Watch the video of me creating this project: https://youtu.be/DJyFUzqcSvE
Say you're parsing something like XML. You're looking for tags with some number of arguments, that might or might not be quoted. Example:
[b]Hello![/b]
[quote="bvisness" post = 123]Something I said![/quote]
The regular expression for an argument is moderately complex. It might look like this (in Python's expanded syntax):
(?P<name>[a-zA-Z]+)
(?:
\s*=\s*
(?:
(?P<quote>'|")(?P<quoted_val>.*?)(?P=quote)
|(?P<bare_val>[^\s\]]+)
)
)?
Note the named groups (?P<name>
), and in particular the named backreference (?P=
) so we can see which type of quote we opened with.
Now say we want a regular expression that will recognize the whole tag. To really recognize the tag, you have to be able to recognize an argument. It might look like this overall, where you would replace RE_ARG
with the entire above regex:
\[\s*(?P<args>(?:RE_ARG)(?:\s+(?:RE_ARG))*)\s*\]
But how do you actually sub in the regular expression for an argument? RE_ARG
appears twice, so the named groups like quoted_val
conflict, and Python won't let you do it. And if you remove names from RE_ARG, the named backreference won't work.
So how can we handle this problem intelligently?
Re-regex provides two main features:
- A friendly and self-documenting interface for creating a regular expression, and
- The ability to compose multiple regular expressions without losing names.
Re-regex provides a simple class that mimics Python's re
module.

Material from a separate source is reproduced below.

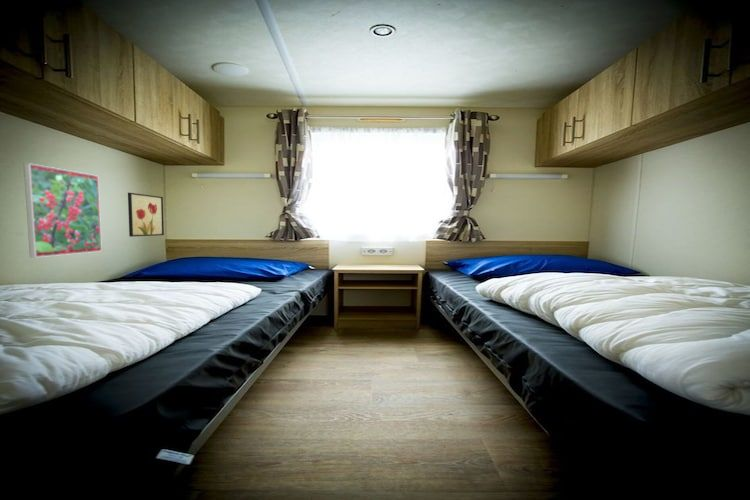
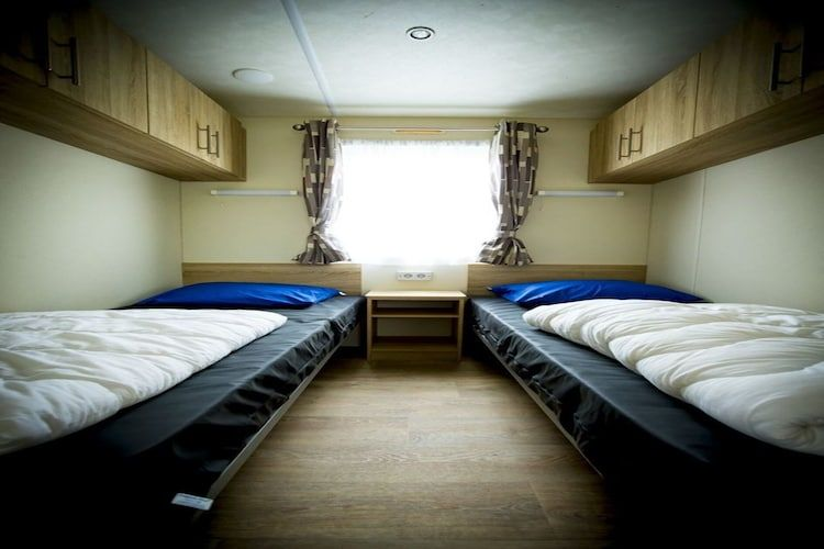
- wall art [127,192,165,238]
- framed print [23,162,103,258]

It also provides several helpful functions like wrap
, maybe
, and one_of
to help you build a re-regex in an intuitive way. All re-regex objects are composable and will never have conflicting names.
Here's what our above example looks like in re-regex:
RE_ARG = wrap([
name('arg_name', wrap(r'[a-zA-Z_-]+')),
maybe([
r'\s*=\s*',
one_of([
[
name('quote', r'\'|"'),
name('quoted_val', r'.*?'),
backref('quote'),
],
name('bare_val', r'[^\s\]]+'),
]),
]),
])
RE_TAG = wrap([
r'\[\s*',
RE_ARG,
zero_or_more([
r'\s+',
RE_ARG,
]),
r'\s*\]',
])
print(RE_ARG)
print(RE_TAG)
tag = '[quote = \'bvisness\' post=123 foo="bar" baz]'
tag_match = RE_TAG.search(tag)
if tag_match:
for arg_match in RE_ARG.finditer(tag_match.group(0)):
print(arg_match.group('arg_name'), arg_match.group('quoted_val'), arg_match.group('bare_val'))
# prints:
# quote bvisness None
# post None 123
# foo bar None
# baz None None
Re-regex enables you to build an entire library of small, easily understood regular expressions, then combine them to recognize more and more complex patterns, without it ever getting confusing or overwhelming.